▸ TEXTO FORNECIDO
As teorias de corporalidade e de partilha de substância como princípios organizadores
dos sistemas de parentesco ameríndios
Com a constatação de que os modelos antropológicos empregados para análise dos
sistemas de parentesco africanos, centrados nas idéias de descendência e linhagem, seriam
inadequados para compreendermos estes mesmos sistemas nas sociedades indígenas da
América do Sul4, a ênfase é deslocada dos modelos formais de estudo dos sistemas de
parentesco para o conteúdo que informa as relações entre parentes. Com isso, o corpo passa
a ser considerado uma categoria central para a compreensão dos sistemas de parentesco das
sociedades indígenas sul-americanas.

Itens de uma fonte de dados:

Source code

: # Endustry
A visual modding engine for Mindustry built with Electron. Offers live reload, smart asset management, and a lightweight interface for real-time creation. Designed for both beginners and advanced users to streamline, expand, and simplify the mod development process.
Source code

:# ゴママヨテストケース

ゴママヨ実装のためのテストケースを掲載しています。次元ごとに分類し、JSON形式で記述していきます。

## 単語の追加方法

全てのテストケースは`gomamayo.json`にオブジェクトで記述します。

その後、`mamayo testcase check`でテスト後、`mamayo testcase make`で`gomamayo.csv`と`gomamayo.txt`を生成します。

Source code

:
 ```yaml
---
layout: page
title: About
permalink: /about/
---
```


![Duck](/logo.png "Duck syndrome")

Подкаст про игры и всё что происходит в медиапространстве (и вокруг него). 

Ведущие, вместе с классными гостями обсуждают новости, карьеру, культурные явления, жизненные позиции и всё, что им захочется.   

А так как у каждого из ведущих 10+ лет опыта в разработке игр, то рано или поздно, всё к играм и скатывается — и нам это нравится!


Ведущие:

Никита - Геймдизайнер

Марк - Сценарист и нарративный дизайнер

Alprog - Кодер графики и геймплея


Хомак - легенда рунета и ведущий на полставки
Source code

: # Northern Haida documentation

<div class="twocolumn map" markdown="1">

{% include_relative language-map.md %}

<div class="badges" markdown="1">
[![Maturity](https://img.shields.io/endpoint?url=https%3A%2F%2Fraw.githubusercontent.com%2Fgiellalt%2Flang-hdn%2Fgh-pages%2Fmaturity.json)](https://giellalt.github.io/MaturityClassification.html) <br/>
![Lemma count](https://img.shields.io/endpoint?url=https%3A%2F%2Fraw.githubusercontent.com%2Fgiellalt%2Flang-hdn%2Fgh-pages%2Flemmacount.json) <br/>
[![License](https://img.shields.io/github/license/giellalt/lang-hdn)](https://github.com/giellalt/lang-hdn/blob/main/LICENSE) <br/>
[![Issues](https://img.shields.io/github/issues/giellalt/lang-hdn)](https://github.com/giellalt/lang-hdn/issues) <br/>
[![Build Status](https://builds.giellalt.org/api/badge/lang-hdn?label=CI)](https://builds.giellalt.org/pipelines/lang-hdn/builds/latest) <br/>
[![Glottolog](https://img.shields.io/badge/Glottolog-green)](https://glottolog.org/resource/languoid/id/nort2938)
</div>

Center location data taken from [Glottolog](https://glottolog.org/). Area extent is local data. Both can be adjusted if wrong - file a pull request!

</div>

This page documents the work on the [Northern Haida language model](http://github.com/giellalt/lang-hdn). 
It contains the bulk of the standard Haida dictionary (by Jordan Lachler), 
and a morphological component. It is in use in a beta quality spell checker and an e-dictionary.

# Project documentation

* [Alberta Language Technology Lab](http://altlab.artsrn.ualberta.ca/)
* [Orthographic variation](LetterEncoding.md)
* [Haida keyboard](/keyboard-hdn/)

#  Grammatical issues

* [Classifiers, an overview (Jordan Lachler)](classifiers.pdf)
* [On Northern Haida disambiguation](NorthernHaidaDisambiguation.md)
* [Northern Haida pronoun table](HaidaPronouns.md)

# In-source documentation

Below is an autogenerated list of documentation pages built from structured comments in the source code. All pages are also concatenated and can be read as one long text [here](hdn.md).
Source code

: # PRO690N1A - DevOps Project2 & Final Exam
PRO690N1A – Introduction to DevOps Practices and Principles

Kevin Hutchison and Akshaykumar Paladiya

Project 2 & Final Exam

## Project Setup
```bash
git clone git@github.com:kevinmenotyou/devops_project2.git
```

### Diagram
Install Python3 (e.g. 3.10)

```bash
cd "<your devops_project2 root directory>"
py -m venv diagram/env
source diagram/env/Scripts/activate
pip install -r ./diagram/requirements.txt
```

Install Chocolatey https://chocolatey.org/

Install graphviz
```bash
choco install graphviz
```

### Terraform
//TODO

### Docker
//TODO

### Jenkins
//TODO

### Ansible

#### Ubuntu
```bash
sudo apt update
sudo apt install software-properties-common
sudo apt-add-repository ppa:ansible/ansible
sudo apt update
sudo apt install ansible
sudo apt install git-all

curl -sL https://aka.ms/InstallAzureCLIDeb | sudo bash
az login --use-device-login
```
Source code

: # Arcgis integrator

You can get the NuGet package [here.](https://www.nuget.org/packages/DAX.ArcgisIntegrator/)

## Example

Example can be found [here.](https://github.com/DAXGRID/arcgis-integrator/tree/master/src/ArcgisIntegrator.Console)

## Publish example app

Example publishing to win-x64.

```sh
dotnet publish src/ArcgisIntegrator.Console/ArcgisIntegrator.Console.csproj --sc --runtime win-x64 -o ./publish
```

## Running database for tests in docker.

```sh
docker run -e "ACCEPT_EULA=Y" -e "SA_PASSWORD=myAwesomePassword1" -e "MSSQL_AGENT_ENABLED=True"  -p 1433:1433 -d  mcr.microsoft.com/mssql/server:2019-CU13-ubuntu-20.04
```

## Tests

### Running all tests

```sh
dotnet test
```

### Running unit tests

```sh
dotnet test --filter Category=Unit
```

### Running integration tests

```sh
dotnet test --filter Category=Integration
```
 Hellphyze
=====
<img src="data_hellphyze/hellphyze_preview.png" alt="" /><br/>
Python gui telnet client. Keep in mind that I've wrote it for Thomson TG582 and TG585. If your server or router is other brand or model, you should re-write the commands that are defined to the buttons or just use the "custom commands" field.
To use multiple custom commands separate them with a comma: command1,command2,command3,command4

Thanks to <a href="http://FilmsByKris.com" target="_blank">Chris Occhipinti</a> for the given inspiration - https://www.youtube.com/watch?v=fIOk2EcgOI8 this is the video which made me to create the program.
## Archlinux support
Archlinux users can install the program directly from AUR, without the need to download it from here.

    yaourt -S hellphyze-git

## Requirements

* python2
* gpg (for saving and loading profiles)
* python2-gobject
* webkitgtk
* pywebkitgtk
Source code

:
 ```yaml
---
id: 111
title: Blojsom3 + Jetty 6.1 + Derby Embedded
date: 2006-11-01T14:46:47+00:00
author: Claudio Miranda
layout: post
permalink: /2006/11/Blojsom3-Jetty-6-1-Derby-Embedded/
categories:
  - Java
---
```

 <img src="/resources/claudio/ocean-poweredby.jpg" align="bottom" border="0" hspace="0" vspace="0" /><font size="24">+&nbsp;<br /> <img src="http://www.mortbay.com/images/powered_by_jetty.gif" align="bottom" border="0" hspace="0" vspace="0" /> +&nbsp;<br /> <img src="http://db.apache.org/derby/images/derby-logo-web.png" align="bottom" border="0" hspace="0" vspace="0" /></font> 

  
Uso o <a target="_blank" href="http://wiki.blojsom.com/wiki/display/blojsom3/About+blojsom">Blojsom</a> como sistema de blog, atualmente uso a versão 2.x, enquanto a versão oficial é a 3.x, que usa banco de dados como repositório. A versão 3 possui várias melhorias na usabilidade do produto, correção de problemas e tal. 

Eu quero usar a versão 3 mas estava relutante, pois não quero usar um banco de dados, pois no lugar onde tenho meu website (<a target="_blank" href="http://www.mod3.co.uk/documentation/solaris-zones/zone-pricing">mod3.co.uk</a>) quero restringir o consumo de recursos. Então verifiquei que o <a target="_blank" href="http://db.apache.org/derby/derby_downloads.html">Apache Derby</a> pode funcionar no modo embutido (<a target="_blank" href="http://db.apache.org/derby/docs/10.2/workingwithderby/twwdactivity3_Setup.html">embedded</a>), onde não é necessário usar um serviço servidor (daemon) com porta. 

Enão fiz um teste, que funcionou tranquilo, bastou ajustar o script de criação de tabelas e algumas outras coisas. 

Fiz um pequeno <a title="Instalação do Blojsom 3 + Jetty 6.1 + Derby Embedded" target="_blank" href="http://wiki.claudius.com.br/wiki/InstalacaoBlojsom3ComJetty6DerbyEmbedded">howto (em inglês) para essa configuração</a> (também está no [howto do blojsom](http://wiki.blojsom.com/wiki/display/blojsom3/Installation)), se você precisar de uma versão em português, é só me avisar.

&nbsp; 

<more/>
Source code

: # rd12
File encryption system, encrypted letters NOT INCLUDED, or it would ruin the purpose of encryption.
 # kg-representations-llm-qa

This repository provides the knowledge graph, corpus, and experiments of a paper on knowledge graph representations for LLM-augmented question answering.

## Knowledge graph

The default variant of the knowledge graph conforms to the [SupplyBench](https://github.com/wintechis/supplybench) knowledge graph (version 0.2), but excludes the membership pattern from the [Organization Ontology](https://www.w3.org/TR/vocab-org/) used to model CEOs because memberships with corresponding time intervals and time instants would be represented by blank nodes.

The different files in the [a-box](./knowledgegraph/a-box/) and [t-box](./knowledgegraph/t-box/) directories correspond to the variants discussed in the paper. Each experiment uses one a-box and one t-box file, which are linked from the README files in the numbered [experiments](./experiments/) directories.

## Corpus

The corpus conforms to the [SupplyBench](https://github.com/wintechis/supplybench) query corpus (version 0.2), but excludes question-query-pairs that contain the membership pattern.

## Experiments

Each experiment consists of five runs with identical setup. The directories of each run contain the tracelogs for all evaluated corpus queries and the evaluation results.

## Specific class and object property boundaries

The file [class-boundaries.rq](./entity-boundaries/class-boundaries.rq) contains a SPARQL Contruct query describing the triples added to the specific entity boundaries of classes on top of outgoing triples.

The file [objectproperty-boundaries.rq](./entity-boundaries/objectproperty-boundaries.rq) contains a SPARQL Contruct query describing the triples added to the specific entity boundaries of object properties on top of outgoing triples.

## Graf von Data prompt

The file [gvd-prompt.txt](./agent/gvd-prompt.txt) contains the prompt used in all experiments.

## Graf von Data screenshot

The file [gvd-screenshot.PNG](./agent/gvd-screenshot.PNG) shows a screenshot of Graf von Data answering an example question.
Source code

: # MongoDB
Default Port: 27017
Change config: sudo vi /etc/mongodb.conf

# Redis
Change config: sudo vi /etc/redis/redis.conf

▸ EXERCÍCIOS PROPOSTOS
1. Reescreva de forma mais concisa o parágrafo do texto que começa com "Com a constatação de que", mantendo seus fatos principais.
2. Responda, com base no texto:
(a) Em que ideias se centravam os modelos antropológicos empregados na análise dos sistemas de parentesco africanos?
(b) De onde para onde a ênfase é deslocada?
(c) Que categoria passa a ser considerada central para a compreensão dos sistemas de parentesco das sociedades indígenas sul-americanas?

▸ RESPOSTAS
1. Constatou-se que os modelos antropológicos usados para analisar o parentesco africano, centrados em descendência e linhagem, seriam inadequados para as sociedades indígenas sul-americanas. A ênfase passou, então, dos modelos formais para o conteúdo das relações entre parentes, e o corpo tornou-se categoria central para compreender o parentesco nessas sociedades.

2.
(a) Nas ideias de descendência e linhagem.
(b) Dos modelos formais de estudo dos sistemas de parentesco para o conteúdo que informa as relações entre parentes.
(c) O corpo.